The Depression Stage (aka "Existential Dread: The Remix!")
Eventually, the bargaining fizzled out, giving way to the inevitable: depression. The anger subsided, replaced by a heavy blanket of sadness. He stopped yelling at squirrels and started just… staring into space. He stopped showering (okay, that was a little concerning). He started wearing the same sweatpants every day. It was like watching a vibrant garden slowly wither.
He moped around the house like a sad, lost puppy. He played mournful music on repeat. He re-watched old home movies of us, crying silently into his (now very stained) sweatpants. It was the kind of heavy, soul-crushing sadness that could curdle milk.
It reminded me of that time I binge-watched a whole season of a super depressing TV show. I spent days wallowing in fictional sadness, eating ice cream straight from the carton, and questioning the very meaning of existence. My Alpha’s grief was that feeling, but amplified a thousandfold.
The Disappearance Act
This depression also led to a desire for isolation. He stopped answering calls. He stopped going to work. He basically became a hermit. He'd pull the blinds shut, crawl into bed, and refuse to emerge. It was like he was trying to disappear from the world altogether.
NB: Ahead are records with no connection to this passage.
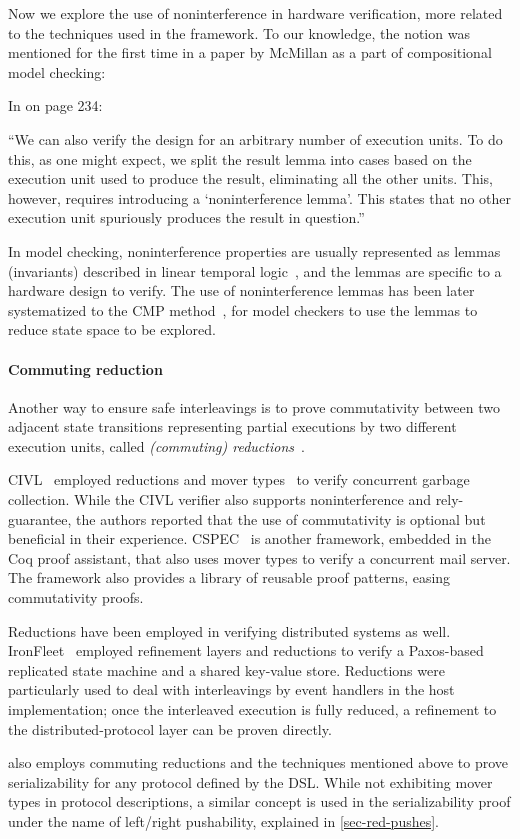 Now we explore the use of noninterference in hardware verification, more related to the techniques used in the \hemiola{} framework.
To our knowledge, the notion was mentioned for the first time in a paper by McMillan as a part of compositional model checking:
\begin{displayquote}
  In \cite{McMillan:1999} on page 234:

  ``We can also verify the design for an arbitrary number of execution units.
  To do this, as one might expect, we split the result lemma into cases based on the execution unit used to produce the result, eliminating all the other units.
  This, however, requires introducing a `noninterference lemma'.
  This states that no other execution unit spuriously produces the result in question.''
\end{displayquote}
In model checking, noninterference properties are usually represented as lemmas (invariants) described in linear temporal logic~\cite{licsBook}, and the lemmas are specific to a hardware design to verify.
The use of noninterference lemmas has been later systematized to the CMP method~\cite{McMillan:1999,McMillan:2001,Chou:2004}, for model checkers to use the lemmas to reduce state space to be explored.

\paragraph{Commuting reduction}

Another way to ensure safe interleavings is to prove commutativity between two adjacent state transitions representing partial executions by two different execution units, called \emph{(commuting) reductions}~\cite{reduction}.

CIVL~\cite{Hawblitzel:2015} employed reductions and mover types~\cite{Flanagan:2008} to verify concurrent garbage collection.
While the CIVL verifier also supports noninterference and rely-guarantee, the authors reported that the use of commutativity is optional but beneficial in their experience.
CSPEC~\cite{Chajed:2018} is another framework, embedded in the Coq proof assistant, that also uses mover types to verify a concurrent mail server.
The framework also provides a library of reusable proof patterns, easing commutativity proofs.

Reductions have been employed in verifying distributed systems as well.
IronFleet~\cite{Hawblitzel:2017} employed refinement layers and reductions to verify a Paxos-based~\cite{Paxos} replicated state machine and a shared key-value store.
Reductions were particularly used to deal with interleavings by event handlers in the host implementation; once the interleaved execution is fully reduced, a refinement to the distributed-protocol layer can be proven directly.

\hemiola{} also employs commuting reductions and the techniques mentioned above to prove serializability for any protocol defined by the \hemiola{} DSL.
While not exhibiting mover types in protocol descriptions, a similar concept is used in the serializability proof under the name of left/right pushability, explained in \autoref{sec-red-pushes}.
The Acceptance Stage (aka "Life Goes On… Sort Of")
Now, I'm not sure if he's fully reached the acceptance stage yet. Grief is a messy, non-linear process, after all. But he’s getting there. Slowly. Gradually. One baby step at a time.
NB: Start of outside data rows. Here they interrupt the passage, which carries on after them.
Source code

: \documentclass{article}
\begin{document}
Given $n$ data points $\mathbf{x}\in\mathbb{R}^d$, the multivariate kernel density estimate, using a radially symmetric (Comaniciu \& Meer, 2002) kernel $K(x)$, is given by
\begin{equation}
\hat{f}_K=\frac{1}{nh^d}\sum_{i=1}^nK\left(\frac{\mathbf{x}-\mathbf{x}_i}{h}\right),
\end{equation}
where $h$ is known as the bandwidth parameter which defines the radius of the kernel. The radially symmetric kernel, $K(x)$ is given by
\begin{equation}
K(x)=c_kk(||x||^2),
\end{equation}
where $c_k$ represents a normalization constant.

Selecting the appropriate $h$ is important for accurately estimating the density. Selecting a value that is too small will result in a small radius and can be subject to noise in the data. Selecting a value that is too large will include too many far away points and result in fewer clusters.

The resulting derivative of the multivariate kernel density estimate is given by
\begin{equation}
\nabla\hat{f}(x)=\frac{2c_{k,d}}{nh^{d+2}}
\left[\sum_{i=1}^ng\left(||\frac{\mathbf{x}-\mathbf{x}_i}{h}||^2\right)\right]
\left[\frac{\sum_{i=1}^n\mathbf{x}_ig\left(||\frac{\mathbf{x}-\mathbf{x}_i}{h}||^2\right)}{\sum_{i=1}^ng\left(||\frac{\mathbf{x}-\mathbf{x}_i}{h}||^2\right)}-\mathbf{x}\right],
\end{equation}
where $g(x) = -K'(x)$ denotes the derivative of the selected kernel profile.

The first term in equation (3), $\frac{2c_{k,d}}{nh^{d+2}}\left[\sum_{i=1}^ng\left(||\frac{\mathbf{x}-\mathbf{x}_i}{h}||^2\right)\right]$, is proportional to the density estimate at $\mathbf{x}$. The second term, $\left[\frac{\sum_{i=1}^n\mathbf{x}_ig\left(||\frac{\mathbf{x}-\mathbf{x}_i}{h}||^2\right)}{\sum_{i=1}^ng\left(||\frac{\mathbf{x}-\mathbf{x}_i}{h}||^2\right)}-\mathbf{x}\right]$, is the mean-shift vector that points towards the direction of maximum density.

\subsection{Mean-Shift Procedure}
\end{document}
He started venturing out of the house again. He even showered! (Huge win!) He started talking to his friends. He even cracked a smile. It was like watching the sun slowly peek through the clouds after a long, dark storm.
He still misses me, of course. I can feel it. But he's learning to live with the loss. He's learning to navigate a world without me. He’s learning to find joy in the little things again. It’s like learning to ride a bike after a nasty fall. It’s wobbly at first, but eventually, you find your balance.
The New Normal
He even started dating again! Well, okay, he tried dating again. The first few attempts were… disastrous. Apparently, "My dead spouse was my soulmate and I'll never love anyone as much as I loved her" isn't the best opening line. But hey, he's putting himself out there! That's progress! It reminded me of when I first tried online dating. So many awkward conversations and bizarre encounters. It's a minefield out there!
So, yeah, my Alpha went a little crazy after I died. Okay, maybe a lot crazy. But he's getting better. He’s healing. He’s finding his way. And even though I'm not there physically, I'm cheering him on every step of the way. Because that’s what you do for the people you love, even when you’re a ghost. And maybe, just maybe, I can finally get him to donate that rubber duck collection.
RIP (Rest In Peace) and remember to laugh even after you die.